Parecías casi ofendida.

«Eran siete u ocho. Han aparecido entre los hornillos en cuanto he encendido el gas, cuando lo he apagado se han pasado al fregadero.»

«¿Y qué hacían?»

«Bailaban. No oía ninguna música, pero estoy segura de que bailaban.»

«Quizá se han marchado por las tuberías.»

«¿Por las tuberías? Sí, puede ser, tal vez entran y salen por los grifos.»

Desde ese día, además de nosotras dos la casa empezó a estar habitada por extraterrestres.
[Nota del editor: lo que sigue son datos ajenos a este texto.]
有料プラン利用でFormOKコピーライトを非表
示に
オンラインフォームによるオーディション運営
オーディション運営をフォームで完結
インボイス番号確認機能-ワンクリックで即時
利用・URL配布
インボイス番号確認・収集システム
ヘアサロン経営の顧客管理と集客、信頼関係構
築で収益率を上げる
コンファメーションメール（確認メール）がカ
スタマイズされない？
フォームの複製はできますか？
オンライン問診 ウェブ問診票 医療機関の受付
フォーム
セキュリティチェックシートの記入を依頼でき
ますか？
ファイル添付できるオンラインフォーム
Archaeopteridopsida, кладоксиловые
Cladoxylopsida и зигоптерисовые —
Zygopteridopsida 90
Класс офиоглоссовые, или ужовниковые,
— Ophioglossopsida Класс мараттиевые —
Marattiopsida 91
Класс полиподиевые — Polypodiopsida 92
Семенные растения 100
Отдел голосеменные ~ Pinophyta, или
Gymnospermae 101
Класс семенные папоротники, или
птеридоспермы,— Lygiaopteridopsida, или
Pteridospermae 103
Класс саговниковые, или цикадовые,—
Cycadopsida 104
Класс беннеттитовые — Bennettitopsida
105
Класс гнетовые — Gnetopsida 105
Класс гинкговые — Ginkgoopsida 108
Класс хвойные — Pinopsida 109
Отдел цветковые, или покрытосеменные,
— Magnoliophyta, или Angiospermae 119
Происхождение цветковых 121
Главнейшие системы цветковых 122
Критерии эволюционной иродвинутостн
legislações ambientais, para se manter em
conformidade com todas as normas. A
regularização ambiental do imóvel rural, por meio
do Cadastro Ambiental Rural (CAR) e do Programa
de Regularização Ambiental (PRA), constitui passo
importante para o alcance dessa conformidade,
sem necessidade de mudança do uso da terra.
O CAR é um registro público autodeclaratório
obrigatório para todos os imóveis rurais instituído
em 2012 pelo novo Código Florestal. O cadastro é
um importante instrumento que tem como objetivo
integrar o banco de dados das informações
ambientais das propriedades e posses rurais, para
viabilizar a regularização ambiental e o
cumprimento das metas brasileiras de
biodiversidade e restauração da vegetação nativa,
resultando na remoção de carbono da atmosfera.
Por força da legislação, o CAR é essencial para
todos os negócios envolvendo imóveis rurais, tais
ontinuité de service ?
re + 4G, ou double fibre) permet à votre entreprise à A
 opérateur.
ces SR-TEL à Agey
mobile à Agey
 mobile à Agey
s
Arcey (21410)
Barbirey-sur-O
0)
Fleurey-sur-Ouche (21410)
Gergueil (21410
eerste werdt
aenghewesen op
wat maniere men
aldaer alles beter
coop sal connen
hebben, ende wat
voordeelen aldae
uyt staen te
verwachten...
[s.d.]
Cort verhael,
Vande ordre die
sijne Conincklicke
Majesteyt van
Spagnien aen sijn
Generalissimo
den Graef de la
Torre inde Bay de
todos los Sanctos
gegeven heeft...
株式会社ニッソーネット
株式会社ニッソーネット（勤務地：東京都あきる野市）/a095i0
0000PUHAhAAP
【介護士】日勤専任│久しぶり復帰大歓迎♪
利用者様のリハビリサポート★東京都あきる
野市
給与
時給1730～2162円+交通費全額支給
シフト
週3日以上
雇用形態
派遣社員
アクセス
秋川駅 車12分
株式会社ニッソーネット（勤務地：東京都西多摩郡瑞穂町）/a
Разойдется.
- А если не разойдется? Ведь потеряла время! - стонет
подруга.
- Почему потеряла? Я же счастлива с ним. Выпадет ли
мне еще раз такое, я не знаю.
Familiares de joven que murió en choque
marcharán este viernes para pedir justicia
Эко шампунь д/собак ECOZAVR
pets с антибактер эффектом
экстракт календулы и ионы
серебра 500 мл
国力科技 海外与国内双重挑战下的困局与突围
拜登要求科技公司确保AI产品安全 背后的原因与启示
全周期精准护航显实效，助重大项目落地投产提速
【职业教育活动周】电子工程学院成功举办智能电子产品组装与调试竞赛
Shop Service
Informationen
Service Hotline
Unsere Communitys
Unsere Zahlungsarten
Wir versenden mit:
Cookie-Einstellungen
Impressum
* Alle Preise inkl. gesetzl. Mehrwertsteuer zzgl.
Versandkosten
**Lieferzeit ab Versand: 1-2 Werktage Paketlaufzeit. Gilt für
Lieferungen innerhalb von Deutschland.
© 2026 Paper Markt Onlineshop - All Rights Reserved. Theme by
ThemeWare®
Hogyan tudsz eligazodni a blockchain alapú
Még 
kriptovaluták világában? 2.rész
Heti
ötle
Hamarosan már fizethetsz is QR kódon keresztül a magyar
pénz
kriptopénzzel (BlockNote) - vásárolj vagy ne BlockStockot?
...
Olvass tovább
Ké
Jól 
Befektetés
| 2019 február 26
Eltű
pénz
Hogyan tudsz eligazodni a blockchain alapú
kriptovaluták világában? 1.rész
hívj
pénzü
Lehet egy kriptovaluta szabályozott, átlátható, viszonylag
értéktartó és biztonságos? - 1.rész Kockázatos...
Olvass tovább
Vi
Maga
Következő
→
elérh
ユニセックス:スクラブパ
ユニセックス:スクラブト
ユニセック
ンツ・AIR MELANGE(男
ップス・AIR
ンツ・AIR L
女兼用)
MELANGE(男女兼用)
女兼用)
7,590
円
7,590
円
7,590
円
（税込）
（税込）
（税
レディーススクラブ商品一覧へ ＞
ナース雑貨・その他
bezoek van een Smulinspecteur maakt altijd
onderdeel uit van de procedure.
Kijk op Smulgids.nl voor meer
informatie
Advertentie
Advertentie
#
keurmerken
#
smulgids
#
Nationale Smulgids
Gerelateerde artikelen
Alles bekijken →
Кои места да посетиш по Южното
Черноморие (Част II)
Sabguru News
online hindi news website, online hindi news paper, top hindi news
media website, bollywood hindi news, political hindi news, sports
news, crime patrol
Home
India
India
Te expliqué inútilmente que bajaban de los discos volantes, que sólo los veían los científicos de la NASA o quien había empinado demasiado el codo, era realmente imposible que bailaran en la cocina de una casa: si hubieran aterrizado en el jardín se habrían dado cuenta todos los vecinos y los árboles se habrían incendiado.

Me escuchabas tranquila pero por tu mirada comprendí que no abandonabas tu idea.

«Más que extraterrestres me parece que son dibbuk», te sugerí un día. Levantaste los hombros con impaciencia como diciendo llámales como quieras.

Según tu descripción eran verdes, del mismo color claro de los guisantes frescos, y también su consistencia era similar a esa leguminosa; en cambio los brazos y las piernas recordaban los de la salamanquesa, pero en posición erecta. La cola era corta y pelada, y en lugar de la boca y la nariz tenían una larga trompa con la que hablaban, comían y respiraban. Aparecían y desaparecían en los momentos más inesperados, bajaban por la chimenea, nadaban en la bañera y con sus manitas pegajosas nos saludaban desde el ojo de buey de la lavadora. A veces te parecía que volaban o trepaban por las cortinas como pequeños marsupiales. Ahora ya no se conformaban con bailar, se reían. «¡Se ríen de mí!», decías con rabia, cruzando la casa con el pelo suelto.